Build an organization that is growth-minded, values-based, and innovative using the six steps to “responsible impact.”

At age 16, Michael ‘Piecez’ Prosserman, a professional b-boy (breakdancer), completed a school project that would grow to become a hip-hop-inspired mental health charity with global reach. Through a process of continuous discovery and reflection, Prosserman and his team grew UNITY to the point where it benefitted over a quarter of a million young people. In Building Unity, Prosserman breaks down the six steps to discovering “responsible impact” and building an organization that is growth-minded, values-based, and reflective of the needs of its community. Using stories of his own evolution, learning, and growth as a leader over 15 years, Prosserman parallels the creativity found in breakdancing with the innovation needed to build a sustainable non-profit.

Six steps to discovering “responsible impact”:

  • Spark is the inspiration, the big “why,” the motivation to wake up and do something.
  • Build is the testing ground to clarify ideas, understand community needs, and challenge assumptions.
  • Trust involves building the culture of your organization, leading by example, and hiring people with dreams. Trust sets the stage for growth by empowering awesome people.
  • Grow is about finding the right size for your organization to create a responsible impact.
  • Evolve is knowing when to step back so others can step forward by building a succession plan that leaves your organization in good hands.
  • Re-Ignite is building from past experience and lighting the next spark within yourself.

Product Details

ISBN-13: 9781770415638
Publisher: ECW Press
Publication date: 09/15/2020
Pages: 288
Product dimensions: 6.00(w) x 7.90(h) x 1.00(d)

About the Author

Michael ‘Piecez’ Prosserman found his passion for break­dancing at a very young age. By the time he was three, Michael was already standing on his head while watching Saturday morning cartoons. Michael is a university instructor, mental health advocate, and professional speaker, specializing in start-ups, team culture, fundraising, and succession. He is the founder of UNITY Charity and EPIC Leadership. He lives in Toronto, Ontario.

Read an Excerpt

Like I said, I was a quiet kid. Even to this day, when I’m angry, I want to beat up the floor. Stress provides a creative opportunity for me: it fuels my dance. The biggest challenges in my life have given rise to new angles and perspectives to fuel my creativity. It’s when I have the most to share, something to say, but words can’t express the story. It’s the raw expression birthed from experiences translated through movement. I express, create, and heal in order to better understand and communicate my experiences. I turn pain into power.

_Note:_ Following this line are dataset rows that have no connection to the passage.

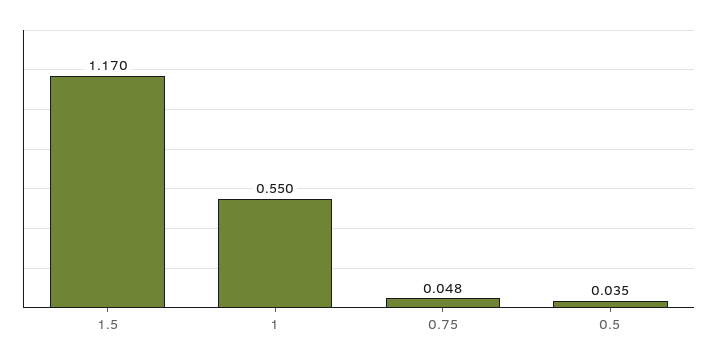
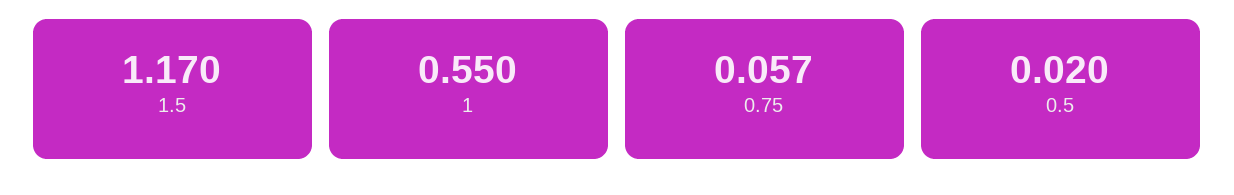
  {
    "1.5": 1.17,
    "1": 0.55,
-   "0.75": 0.048,
+   "0.75": 0.057,
-   "0.5": 0.035
+   "0.5": 0.02
  }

In 2003, I had an idea. I wanted to share hip hop as a tool to create social change. Hip hop was such a powerful instrument in my life. It was an expression, an outlet, a voice, a platform, a community. In grade eleven, as part of a group project in my entrepreneurship class, our teacher, Mr. Izumi, gave us a practical real-world assignment. We had to write a business plan for an entrepreneurial venture that we would have to execute to raise money for a local charity of our choice. Our group ran an event we called “Hip Hop Away From Violence.” We donated the proceeds from the event to the charity Leave Out ViolencE (LOVE), a charity that works with youth in underserved communities, providing them outlets and alternatives to violence through photojournalism.

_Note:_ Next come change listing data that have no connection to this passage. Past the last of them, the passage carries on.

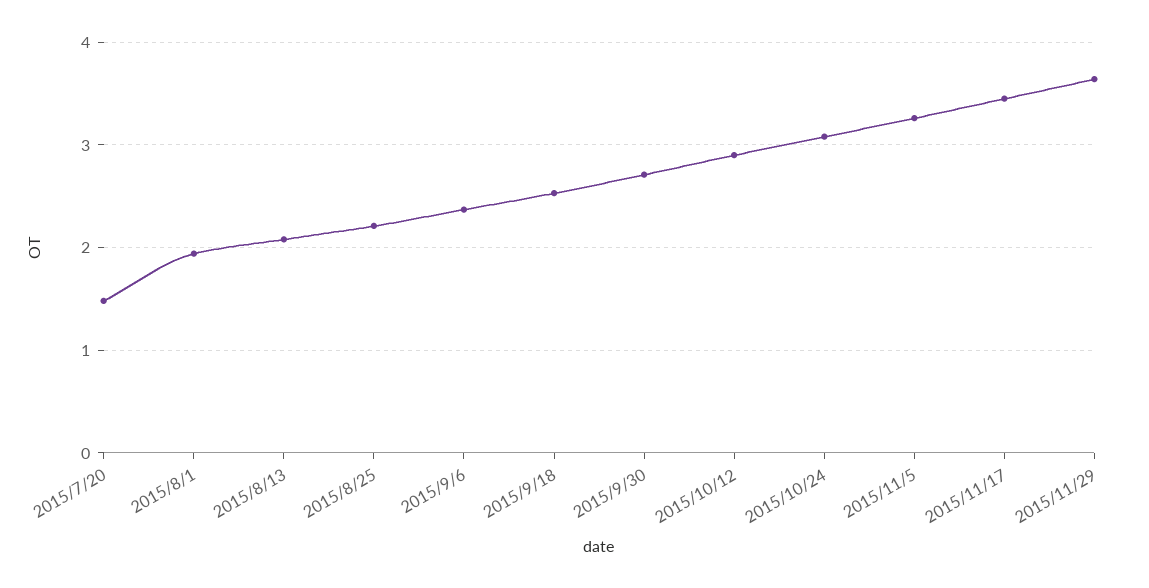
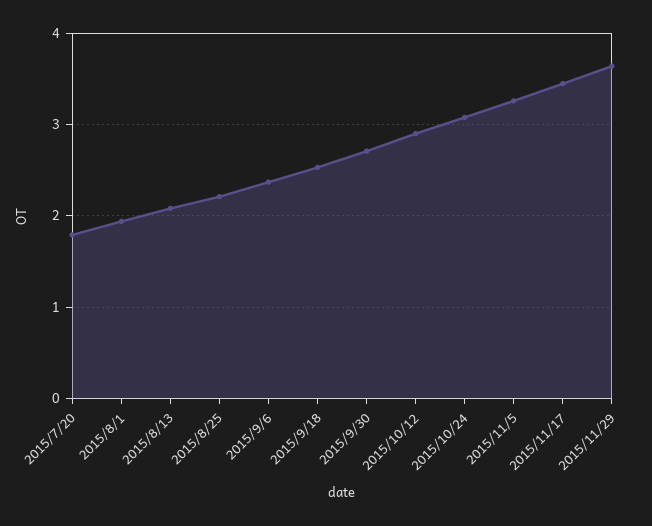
  {
-   "2015/7/20": 1.5,
+   "2015/7/20": 1.8,
    "2015/8/1": 1.9,
    "2015/8/13": 2.1,
    "2015/8/25": 2.2,
    "2015/9/6": 2.4,
    "2015/9/18": 2.5,
    "2015/9/30": 2.7,
    "2015/10/12": 2.9,
    "2015/10/24": 3.1,
    "2015/11/5": 3.3,
    "2015/11/17": 3.5,
    "2015/11/29": 3.6
  }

The first event was a miserable failure. Everything that could go wrong went wrong. We needed to sell enough tickets to fill the school gym, which held up to four hundred students. A few days before the event, we had only sold around thirty tickets. We decided to move to a smaller venue. The only venue we could get permission from the principal to use at the last minute was the cafeteria during lunch hour. This changed the entire dynamic of the event. It was terrible. No one paid attention. All the performers felt disrespected. Luckily, the charity we were working with cancelled their guest speaker, because it would have been an embarrassment. On top of everything else, a few of our best performers dropped out. We went through the motions and ran the event the best we could, but it was a disaster. I knew we could do better. We had to give it another shot. I still believed.

In grade twelve, I was elected president of the student council and decided our big event that year would be Hip Hop Away From Violence. This time, we started preparing almost six months before the event date, getting students engaged in both planning and selling tickets. We also secured a much stronger roster of performers to headline the show. In the end, we ended up selling over three hundred tickets and raised a bunch of money for LOVE. Over three hundred of my peers respectfully listened to real stories of youth who had experienced violence. We had engaged a room full of young people with a message that was truly important, using hip hop as the hook. It was youth led and youth driven. We were onto something.